[TO DO]
Go to the line below containing "できるマーケティング力を習得。実践的な知識を" and print exactly from there through the line containing "Leistungen und konnten mehrere Pod", both included. Print nothing else.

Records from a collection
----

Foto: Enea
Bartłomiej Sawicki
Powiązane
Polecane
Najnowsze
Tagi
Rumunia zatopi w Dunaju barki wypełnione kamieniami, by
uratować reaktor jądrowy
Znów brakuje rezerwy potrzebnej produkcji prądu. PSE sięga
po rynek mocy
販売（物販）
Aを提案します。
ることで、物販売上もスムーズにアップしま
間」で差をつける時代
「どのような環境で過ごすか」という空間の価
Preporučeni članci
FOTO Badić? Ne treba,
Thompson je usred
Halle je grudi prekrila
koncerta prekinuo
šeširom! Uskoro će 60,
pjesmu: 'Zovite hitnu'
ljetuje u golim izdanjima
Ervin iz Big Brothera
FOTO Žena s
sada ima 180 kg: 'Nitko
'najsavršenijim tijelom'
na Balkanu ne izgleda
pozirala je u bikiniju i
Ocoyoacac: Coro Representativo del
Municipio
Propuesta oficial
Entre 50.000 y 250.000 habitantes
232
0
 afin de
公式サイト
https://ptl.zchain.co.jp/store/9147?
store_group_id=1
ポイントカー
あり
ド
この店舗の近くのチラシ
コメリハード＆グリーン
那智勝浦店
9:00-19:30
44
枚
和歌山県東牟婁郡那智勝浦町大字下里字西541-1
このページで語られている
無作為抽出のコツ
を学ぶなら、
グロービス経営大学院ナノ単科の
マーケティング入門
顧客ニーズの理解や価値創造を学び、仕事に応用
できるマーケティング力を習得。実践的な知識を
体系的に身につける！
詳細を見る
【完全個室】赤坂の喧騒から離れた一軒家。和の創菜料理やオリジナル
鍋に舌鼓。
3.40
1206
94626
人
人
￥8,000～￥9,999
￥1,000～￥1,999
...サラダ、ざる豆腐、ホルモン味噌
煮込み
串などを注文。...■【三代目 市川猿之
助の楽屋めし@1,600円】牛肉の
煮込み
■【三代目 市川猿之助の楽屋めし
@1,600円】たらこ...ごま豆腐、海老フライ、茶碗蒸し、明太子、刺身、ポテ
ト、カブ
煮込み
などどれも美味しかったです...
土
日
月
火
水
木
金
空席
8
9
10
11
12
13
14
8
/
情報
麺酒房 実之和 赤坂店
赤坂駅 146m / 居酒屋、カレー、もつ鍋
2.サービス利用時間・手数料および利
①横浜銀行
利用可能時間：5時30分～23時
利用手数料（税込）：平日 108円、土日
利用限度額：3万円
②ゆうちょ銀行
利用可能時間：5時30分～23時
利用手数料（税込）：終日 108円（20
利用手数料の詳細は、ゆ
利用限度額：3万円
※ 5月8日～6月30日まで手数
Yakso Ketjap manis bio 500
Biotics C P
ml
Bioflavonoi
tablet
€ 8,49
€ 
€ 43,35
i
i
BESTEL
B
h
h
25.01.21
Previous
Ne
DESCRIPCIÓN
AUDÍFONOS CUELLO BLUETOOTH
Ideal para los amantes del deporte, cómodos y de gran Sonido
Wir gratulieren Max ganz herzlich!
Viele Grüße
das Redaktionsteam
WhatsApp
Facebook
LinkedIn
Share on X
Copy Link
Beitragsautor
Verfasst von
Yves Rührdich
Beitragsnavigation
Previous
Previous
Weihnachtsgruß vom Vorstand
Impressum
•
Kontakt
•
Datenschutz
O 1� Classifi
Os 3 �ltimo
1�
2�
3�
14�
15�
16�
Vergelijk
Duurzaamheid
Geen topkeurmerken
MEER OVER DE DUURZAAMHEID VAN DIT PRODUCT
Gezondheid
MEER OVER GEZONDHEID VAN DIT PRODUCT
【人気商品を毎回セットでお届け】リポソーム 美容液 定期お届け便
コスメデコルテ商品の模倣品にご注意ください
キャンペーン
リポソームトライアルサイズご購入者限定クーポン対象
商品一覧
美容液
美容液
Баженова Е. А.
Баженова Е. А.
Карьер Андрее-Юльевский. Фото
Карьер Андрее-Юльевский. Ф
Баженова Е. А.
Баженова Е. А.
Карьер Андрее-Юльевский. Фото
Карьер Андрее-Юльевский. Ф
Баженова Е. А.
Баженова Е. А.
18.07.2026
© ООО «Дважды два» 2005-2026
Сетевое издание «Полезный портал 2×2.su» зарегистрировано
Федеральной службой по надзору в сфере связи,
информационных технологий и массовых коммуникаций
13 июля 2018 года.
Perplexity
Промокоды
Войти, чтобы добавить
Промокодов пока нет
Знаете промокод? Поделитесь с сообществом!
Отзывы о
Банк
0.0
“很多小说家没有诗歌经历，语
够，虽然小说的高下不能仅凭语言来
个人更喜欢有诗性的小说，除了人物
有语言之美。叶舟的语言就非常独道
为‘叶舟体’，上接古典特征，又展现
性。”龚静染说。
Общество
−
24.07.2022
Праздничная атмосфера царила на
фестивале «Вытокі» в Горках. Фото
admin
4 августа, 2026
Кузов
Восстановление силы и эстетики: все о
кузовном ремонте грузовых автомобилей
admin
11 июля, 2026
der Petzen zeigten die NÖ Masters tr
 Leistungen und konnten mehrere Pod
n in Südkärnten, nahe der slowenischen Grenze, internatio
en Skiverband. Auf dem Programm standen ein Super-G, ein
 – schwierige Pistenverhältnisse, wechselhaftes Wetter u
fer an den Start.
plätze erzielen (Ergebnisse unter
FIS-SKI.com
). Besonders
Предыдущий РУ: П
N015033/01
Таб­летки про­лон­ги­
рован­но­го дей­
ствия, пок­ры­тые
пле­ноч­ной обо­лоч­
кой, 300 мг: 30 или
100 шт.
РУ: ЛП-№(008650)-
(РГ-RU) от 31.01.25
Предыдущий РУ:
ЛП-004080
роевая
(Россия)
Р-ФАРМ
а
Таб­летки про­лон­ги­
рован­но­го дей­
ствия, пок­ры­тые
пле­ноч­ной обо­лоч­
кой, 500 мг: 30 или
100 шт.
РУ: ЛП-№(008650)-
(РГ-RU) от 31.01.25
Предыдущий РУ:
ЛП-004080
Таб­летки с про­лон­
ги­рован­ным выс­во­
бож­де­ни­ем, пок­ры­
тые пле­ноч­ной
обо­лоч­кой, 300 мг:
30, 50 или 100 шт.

----

[REPLY]
できるマーケティング力を習得。実践的な知識を
体系的に身につける！
詳細を見る
【完全個室】赤坂の喧騒から離れた一軒家。和の創菜料理やオリジナル
鍋に舌鼓。
3.40
1206
94626
人
人
￥8,000～￥9,999
￥1,000～￥1,999
...サラダ、ざる豆腐、ホルモン味噌
煮込み
串などを注文。...■【三代目 市川猿之
助の楽屋めし@1,600円】牛肉の
煮込み
■【三代目 市川猿之助の楽屋めし
@1,600円】たらこ...ごま豆腐、海老フライ、茶碗蒸し、明太子、刺身、ポテ
ト、カブ
煮込み
などどれも美味しかったです...
土
日
月
火
水
木
金
空席
8
9
10
11
12
13
14
8
/
情報
麺酒房 実之和 赤坂店
赤坂駅 146m / 居酒屋、カレー、もつ鍋
2.サービス利用時間・手数料および利
①横浜銀行
利用可能時間：5時30分～23時
利用手数料（税込）：平日 108円、土日
利用限度額：3万円
②ゆうちょ銀行
利用可能時間：5時30分～23時
利用手数料（税込）：終日 108円（20
利用手数料の詳細は、ゆ
利用限度額：3万円
※ 5月8日～6月30日まで手数
Yakso Ketjap manis bio 500
Biotics C P
ml
Bioflavonoi
tablet
€ 8,49
€ 
€ 43,35
i
i
BESTEL
B
h
h
25.01.21
Previous
Ne
DESCRIPCIÓN
AUDÍFONOS CUELLO BLUETOOTH
Ideal para los amantes del deporte, cómodos y de gran Sonido
Wir gratulieren Max ganz herzlich!
Viele Grüße
das Redaktionsteam
WhatsApp
Facebook
LinkedIn
Share on X
Copy Link
Beitragsautor
Verfasst von
Yves Rührdich
Beitragsnavigation
Previous
Previous
Weihnachtsgruß vom Vorstand
Impressum
•
Kontakt
•
Datenschutz
O 1� Classifi
Os 3 �ltimo
1�
2�
3�
14�
15�
16�
Vergelijk
Duurzaamheid
Geen topkeurmerken
MEER OVER DE DUURZAAMHEID VAN DIT PRODUCT
Gezondheid
MEER OVER GEZONDHEID VAN DIT PRODUCT
【人気商品を毎回セットでお届け】リポソーム 美容液 定期お届け便
コスメデコルテ商品の模倣品にご注意ください
キャンペーン
リポソームトライアルサイズご購入者限定クーポン対象
商品一覧
美容液
美容液
Баженова Е. А.
Баженова Е. А.
Карьер Андрее-Юльевский. Фото
Карьер Андрее-Юльевский. Ф
Баженова Е. А.
Баженова Е. А.
Карьер Андрее-Юльевский. Фото
Карьер Андрее-Юльевский. Ф
Баженова Е. А.
Баженова Е. А.
18.07.2026
© ООО «Дважды два» 2005-2026
Сетевое издание «Полезный портал 2×2.su» зарегистрировано
Федеральной службой по надзору в сфере связи,
информационных технологий и массовых коммуникаций
13 июля 2018 года.
Perplexity
Промокоды
Войти, чтобы добавить
Промокодов пока нет
Знаете промокод? Поделитесь с сообществом!
Отзывы о
Банк
0.0
“很多小说家没有诗歌经历，语
够，虽然小说的高下不能仅凭语言来
个人更喜欢有诗性的小说，除了人物
有语言之美。叶舟的语言就非常独道
为‘叶舟体’，上接古典特征，又展现
性。”龚静染说。
Общество
−
24.07.2022
Праздничная атмосфера царила на
фестивале «Вытокі» в Горках. Фото
admin
4 августа, 2026
Кузов
Восстановление силы и эстетики: все о
кузовном ремонте грузовых автомобилей
admin
11 июля, 2026
der Petzen zeigten die NÖ Masters tr
 Leistungen und konnten mehrere Pod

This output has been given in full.